Cet écart est estimé pour 2010 à 5,2 milliards d'euros pour l'ensemble des conseils généraux. Il n'est plus en mesure aujourd'hui d'être « absorbé » par nombre de départements, a fortiori avec la réforme de la fiscalité locale de 2010 qui limite leur autonomie fiscale.

Le rapporteur le reconnaît d'ailleurs dans son rapport : « Les dispositions prises aujourd'hui – les 150 millions – ne sont clairement pas à l'échelle du problème. La péréquation ne peut que mettre un peu d'huile dans les rouages ; au rythme actuel, un certain nombre de départements ne passeront pas l'année 2012. »

On peut d'ailleurs se demander si cette situation des départements ne viole pas le principe constitutionnel de libre administration des collectivités territoriales.

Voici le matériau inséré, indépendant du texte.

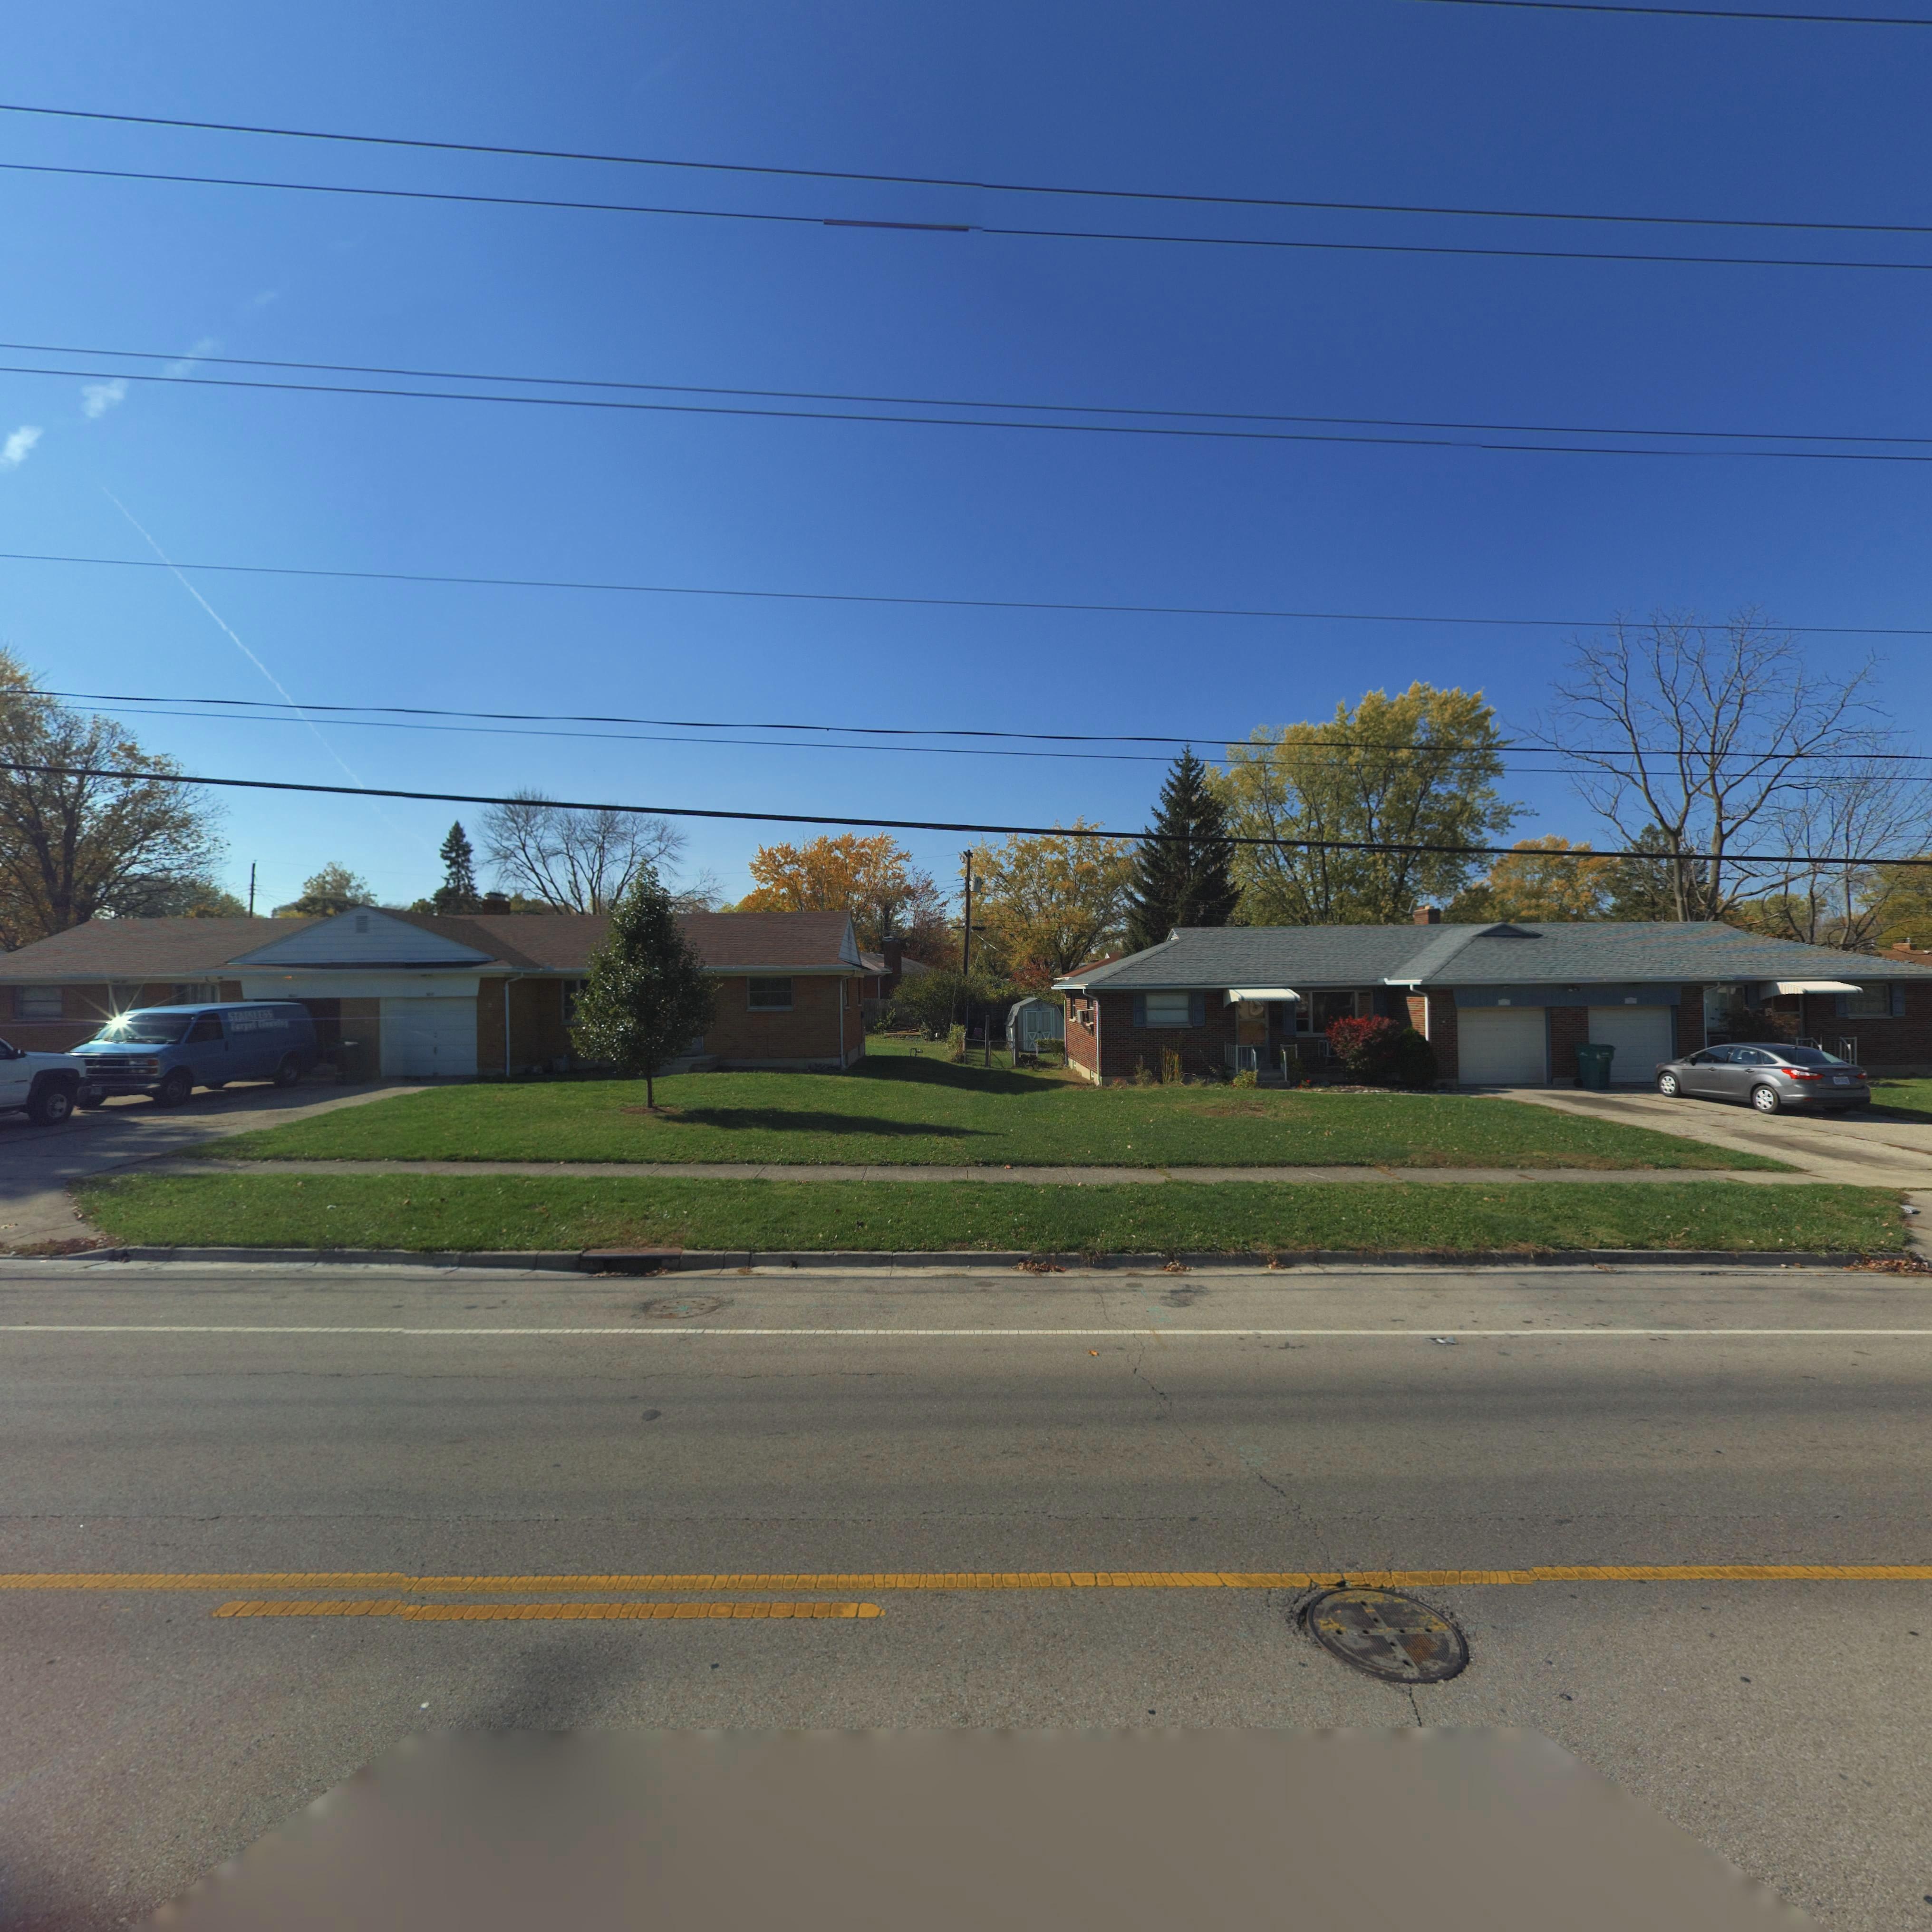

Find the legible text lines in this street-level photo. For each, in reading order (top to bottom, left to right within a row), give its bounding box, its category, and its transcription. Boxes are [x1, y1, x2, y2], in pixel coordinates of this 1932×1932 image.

[287, 994, 298, 997] StreetNumber: 3817
[426, 991, 434, 995] StreetNumber: 3817
[1499, 1000, 1509, 1005] StreetNumber: 3813
[1626, 999, 1636, 1003] StreetNumber: 3809
[227, 1009, 274, 1022] None: STAINLESS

C'est pourquoi, suivant en cela les propositions de l'ADF, nous proposerons la création d'un fonds exceptionnel de péréquation de la compensation des allocations individuelles de solidarité départementales qui interviendrait en complément du Fonds de mobilisation départemental pour l'insertion. Ce fonds serait constitué de deux parts : 60 % affectés à la compensation et 40 % à la péréquation. Cette compensation d'un milliard n'est certes pas à la hauteur des pertes subies, mais elle est indispensable si l'on veut éviter des catastrophes.

Il en est de même pour les régions. Depuis la réforme de la TP, les recettes fiscales sont remplacées par des quasi-dotations et les seules recettes fiscales restant aux régions sont non pérennes, régressives et aucunement en rapport avec leurs compétences. En outre, avec le gel des dotations de l'État, les régions ne disposent aujourd'hui d'aucune marge de manoeuvre pour assurer leurs missions de service public, à l'heure même où elles sont sollicitées au titre des investissements d'avenir par le Gouvernement.

C'est particulièrement le cas dans le domaine des transports. La commission des finances a adopté notre amendement proposant de porter de 0,55 à 0,85 % le taux du versement transport dans les agglomérations de moins de 100 000 habitants. En cohérence avec cette mesure, il nous paraît indispensable d'autoriser les régions à voter un taux additionnel maximal de 0,2 % au versement transport pour le financement des trains express régionaux. En effet, les transports infrarégionaux servent de manière croissante au trajet entre le domicile et le travail et le phénomène va s'amplifier à l'avenir puisque le cadencement leur donne le statut de trains hors agglomération et de Tram en agglomération.